The plank, as now written and approved by Carter’s supporters and opposed by the Kennedy forces, reads: “As stated in the 1976 platform, the Democratic Party recognizes and supports ‘the established status of Jerusalem as the capital of Israel, with free access to all its holy places provided to all faiths. As a symbol of this stand, the U.S. Embassy should be moved from Tel Aviv to Jerusalem.’ At the same time it is recognized that the Democratic Administration has special responsibilities resulting from its deep engagement in the delicate process of promoting a wider peace for Israel.”

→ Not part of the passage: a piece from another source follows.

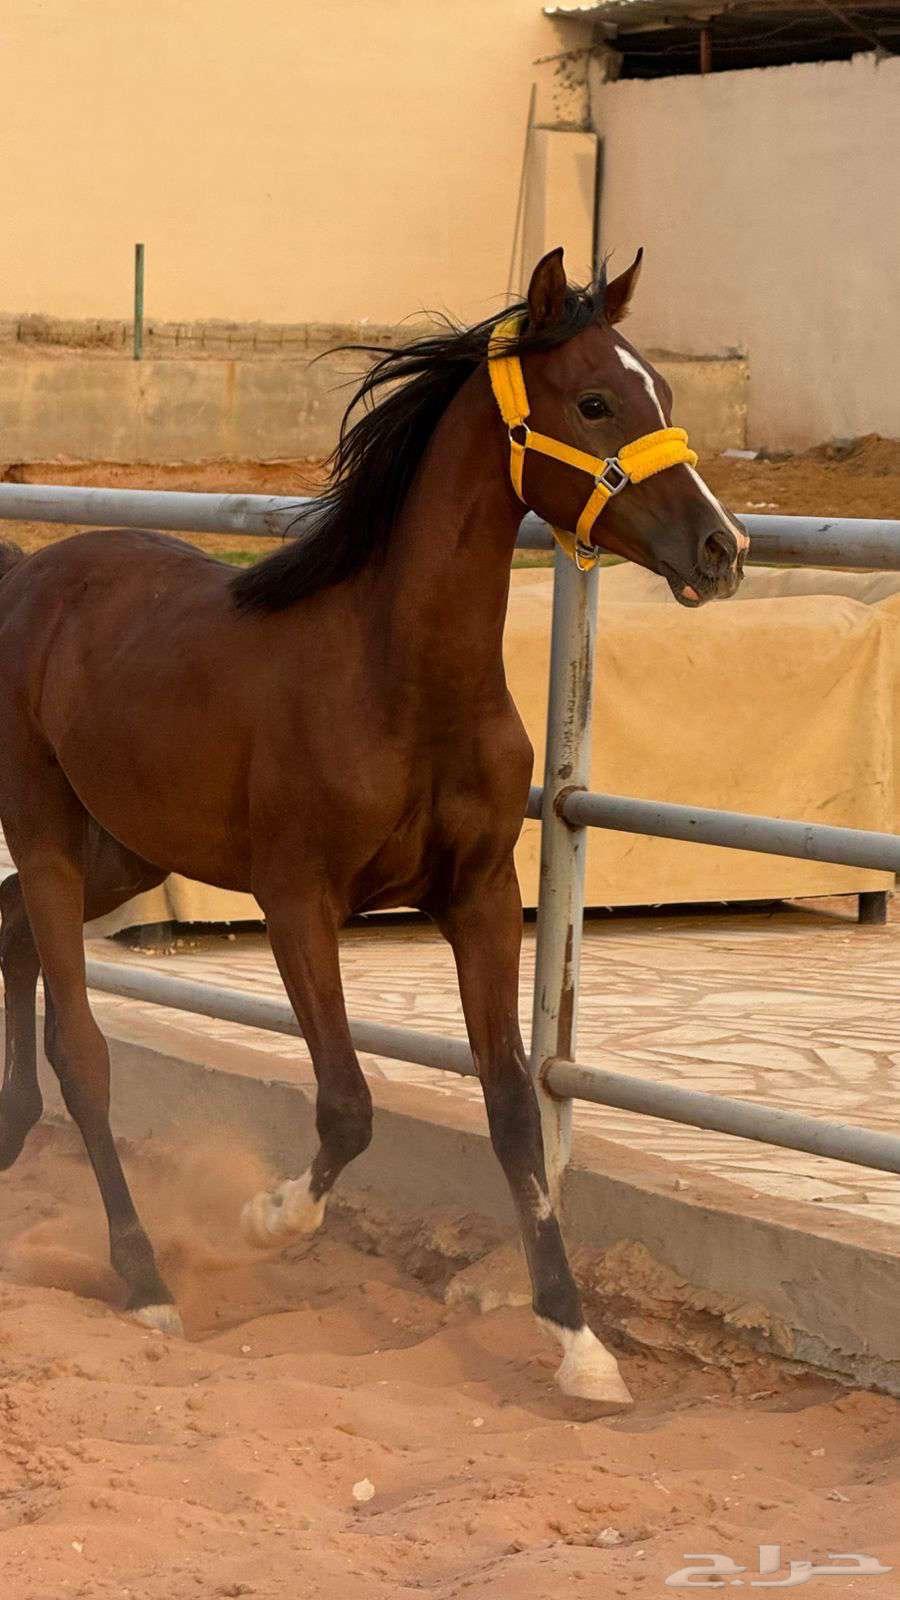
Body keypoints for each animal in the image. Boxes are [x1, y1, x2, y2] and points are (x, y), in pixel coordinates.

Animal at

KENNEDY GROUP OPPOSES QUALIFICATION

The drafting subcommittee last Thursday defeated a move by the Kennedy group 6-3 to retain the language of the 1976 platform. That plank did not have the qualifying last sentence added by the Carter group.

David Aron, deputy chief of the National Security Council, led the Carter group while former Sen. Dick Clark of Iowa headed the Kennedy forces in the debate in the subcommittee. Sen. Daniel Moynihan of New York, opposing the Carter formula, was reported to have said that if the Carter version is adopted he (Moynihan) would have to go into exile in the Mayflower Hotel (where the platform committee is meeting) and never return to New York.

The Democratic Foreign Policy Task Force, consisting of 28 members, adopted the subcommittee’s version by a 5-3 vote. Nevertheless, the Kennedy forces said they would continue the fight in the full platform committee and on to the convention floor if necessary to limit the plank to the original 1976 language.

Task Force chairman Jack Loiello, a historian with the National Endowment for the Humanities, was a resident of London for five years and represents Democrats abroad. “Democrats abroad favor the 1976 language and no changes. Full stop,” Loiello said.